Sunday, June 21, 2009

Bertinoro

Last week, I attended the Algorithms and Data Structures (ADS) workshop in Bertinoro. Bertinoro is a small medieval town near Bologna, Italy that is perfect for a workshop. There's a hilltop castle offering well-protected meeting spaces for talks, and a nearby nunnery offering living accommodations for participants, plus the restaurants in town are uniformly excellent.

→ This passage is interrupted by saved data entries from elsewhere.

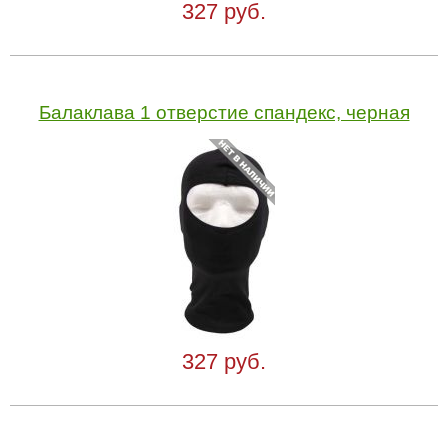
327 руб.
Балаклава 1 отверстие спандекс, черная
327 руб.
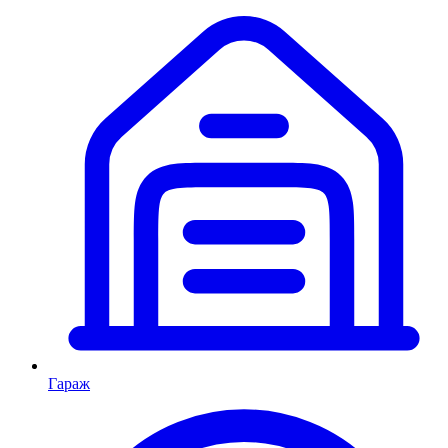
Гараж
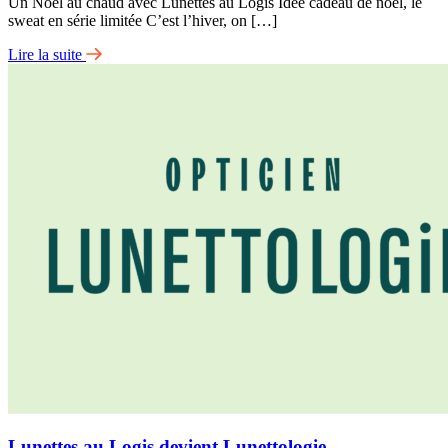
Un Noël au chaud avec Lunettes au Logis Idée cadeau de noël, le
sweat en série limitée C’est l’hiver, on […]
Lire la suite
Lunettes au Logis devient Lunettologie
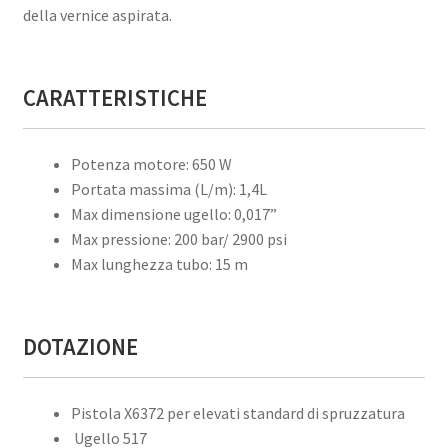
della vernice aspirata.
CARATTERISTICHE
Potenza motore: 650 W
Portata massima (L/m): 1,4L
Max dimensione ugello: 0,017”
Max pressione: 200 bar/ 2900 psi
Max lunghezza tubo: 15 m
DOTAZIONE
Pistola X6372 per elevati standard di spruzzatura
Ugello 517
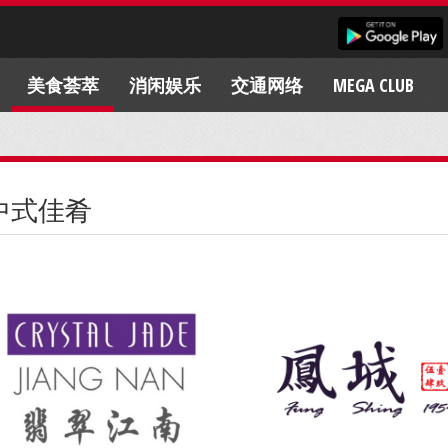
美食荟萃
消闲娱乐
交通网络
MEGA CLUB
中式佳肴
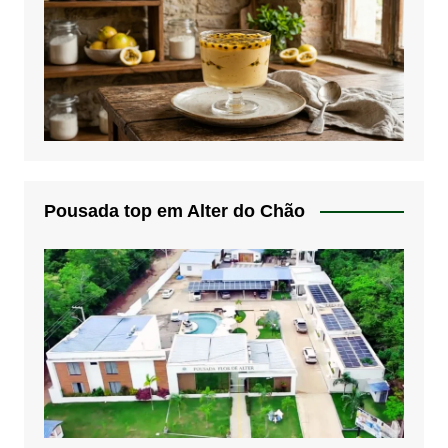
Pousada top em Alter do Chão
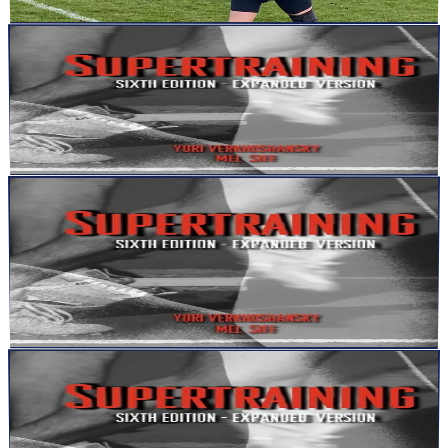
Lire la suite
articles
2 févr. 2026
4
min
Pourquoi certains durent… et d’autres s’usent
Salut L’athlète, le coach, le passionné de performance, La plupart
des carrières sportives ne s’arrêtent pas sur une ble...
Lire la suite
articles
2 févr. 2026
5
min
Pourquoi certains s’effondrent quand l’intensité
monte
Salut L’athlète, le coach, le passionné de performance, Il y a une
scène que l’on retrouve dans presque tous les sports....
Lire la suite
articles
2 févr. 2026
5
min
Supertraining : la performance n’est pas là où on la
cherche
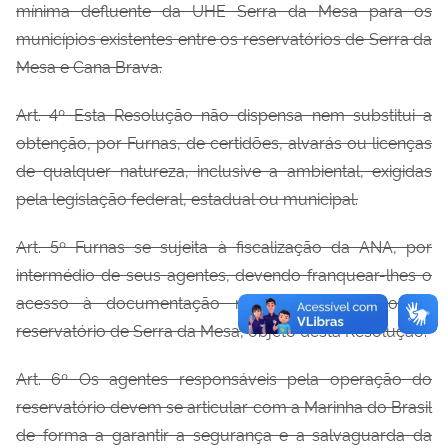
mínima defluente da UHE Serra da Mesa para os
municípios existentes entre os reservatórios de Serra da
Mesa e Cana Brava.
Art. 4º Esta Resolução não dispensa nem substitui a
obtenção, por Furnas, de certidões, alvarás ou licenças
de qualquer natureza, inclusive a ambiental, exigidas
pela legislação federal, estadual ou municipal.
Art. 5º Furnas se sujeita à fiscalização da ANA, por
intermédio de seus agentes, devendo franquear-lhes o
acesso à documentação relativa à operação do
reservatório de Serra da Mesa, objeto desta Resolução.
Art. 6º Os agentes responsáveis pela operação do
reservatório devem se articular com a Marinha do Brasil
de forma a garantir a segurança e a salvaguarda da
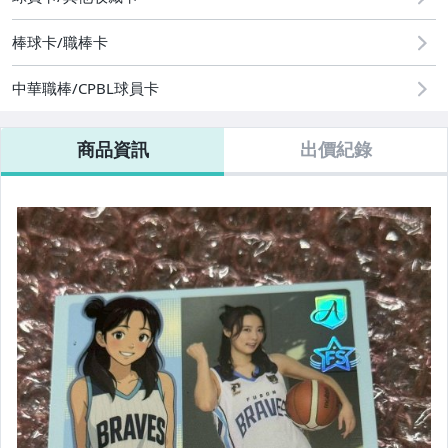
棒球卡/職棒卡
中華職棒/CPBL球員卡
商品資訊
出價紀錄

The workshop had a great collection of talks, including several excellent talks on data structures, an area I don't normally keep up on. Some that stood out for me:
  • Monika Henzinger , formerly head of research at google and now at EPFL, surveyed recent results on the problem of choosing a random web page. This problem is rendered non-trivial by the fact that nobody knows the entire network of web pages and links and so the only tool available for sampling is to walk from one page to another. More on this topic in a later post.
  • My friend Amos Fiat, at the University of Tel Aviv, gave a great talk on a connection between differential privacy and computational geometry. A coreset is a small subset of points that can be used to compute an approximate solution to a problem over a larger set of points. Amos introduced the concept of a private coreset, which essentially has low sensitivity to the replacement of a single point in the original point set
  • Andrew Goldberg introduced the concept of the highway dimensionality of a graph to show why certain heuristics for speeding up shortest paths computations work so well on graphs related to road networks. Essentially this is a number like the tree-width of a graph that measures the structural simplicity of the graph. Smaller highway dimention equals a more algorithmically tractable graph. I really like these results that generate analytic techniques that move beyond worst case analysis.
After the conference, Amos and I traveled to Rome where we worked with Stefano Leonardo for several days on a problem related to auctions with budgets.